The International Olympic Committee and the city of London are working hard to prepare for the upcoming Olympics by taking a strict stand against unauthorized advertising. This effort to protect their advertising sponsors and partners has resulted in the most stringent event rules the advertising industry has ever encountered. Businessweek.com reported on the reasons, restrictions, and reactions.
“Without our sponsors the games simply wouldn’t happen,” explained the organizing committee. “They provide funding, products, services, and expertise to help us stage the games. We therefore protect their investment and prevent other organizations from making unauthorized associations with the games.”

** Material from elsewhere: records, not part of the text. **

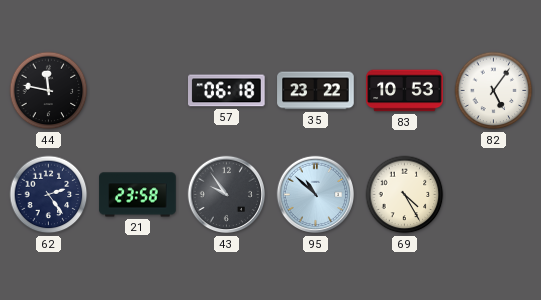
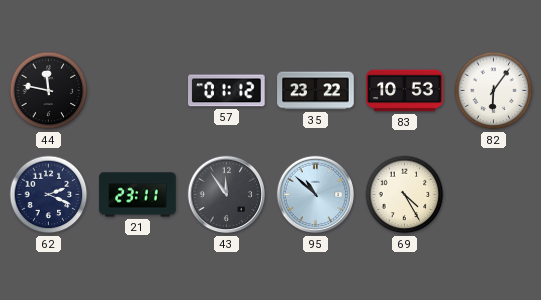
57: 06:18 -> 01:12
82: 5:06 -> 6:06
62: 2:24 -> 2:19
21: 23:58 -> 23:11
43: 9:54 -> 11:54
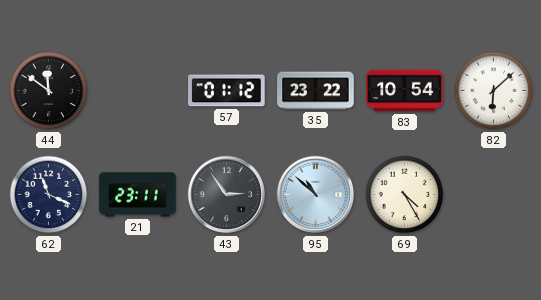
44: 11:47 -> 11:51
83: 10:53 -> 10:54
82: 6:06 -> 6:08
62: 2:19 -> 11:19
43: 11:54 -> 2:54
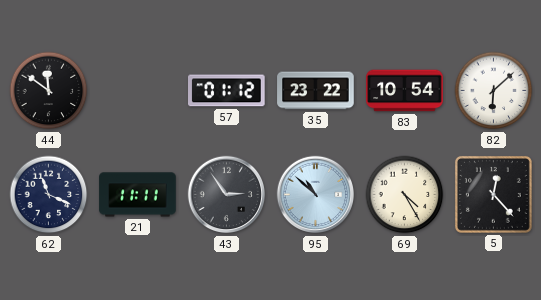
21: 23:11 -> 11:11
5: none -> 12:23
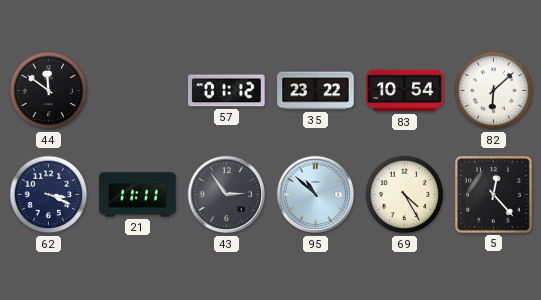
62: 11:19 -> 3:19
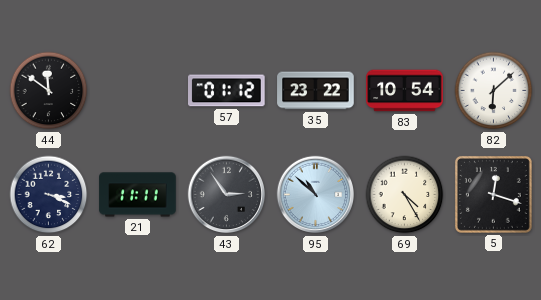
5: 12:23 -> 12:18
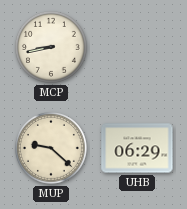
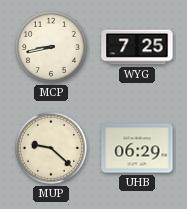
WYG: none -> 7:25
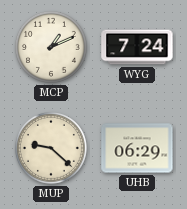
MCP: 8:43 -> 1:11
WYG: 7:25 -> 7:24
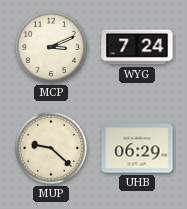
MCP: 1:11 -> 3:11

According to the tight rules, brands not directly affiliated with the event are prohibited from alluding in their advertising to athletic images, taglines, and symbols associated with the Olympics. These non-sponsors have also been warned about using the terms “2012” or “games” with Olympics-centic words such as medals, gold, silver, bronze, London, and summer. In addition, non-affiliated business establishments in the proximity of Olympic Park are banned from hanging additional signage or handing out advertising materials to passersby. To ensure that those not officially associated with the games do not advertise, approximately 250 enforcement officers will police the areas near Olympic events. Violating any of these rules carries fines up to 20,000 pounds.
Not surprisingly, some crafty companies have come up with ways to sneak around the advertising rules. Two non-sponsors, Virgin Media and Puma, have seen major sales boosts from their ongoing alliances with Olympic 100-meter champion and world record holder, Usain Bolt. Competitors of both companies are official Olympic sponsors. A few other brands have developed more general advertising campaigns focused on simultaneous British events or their summertime merchandise.
As many non-affiliated companies express their outrage over such strict regulations, advertising firms believe that local businesses are entitled to benefit from their city’s association with the Olympics and should simply be more creative with their advertising methods.
“You’ve got to protect yourself from this sort of authoritarian legislation,” said Mark Evans, managing director of London-based advertising firm Kommando. “You only have to be a bit more imaginative about how you want to use the Olympics to your benefit.”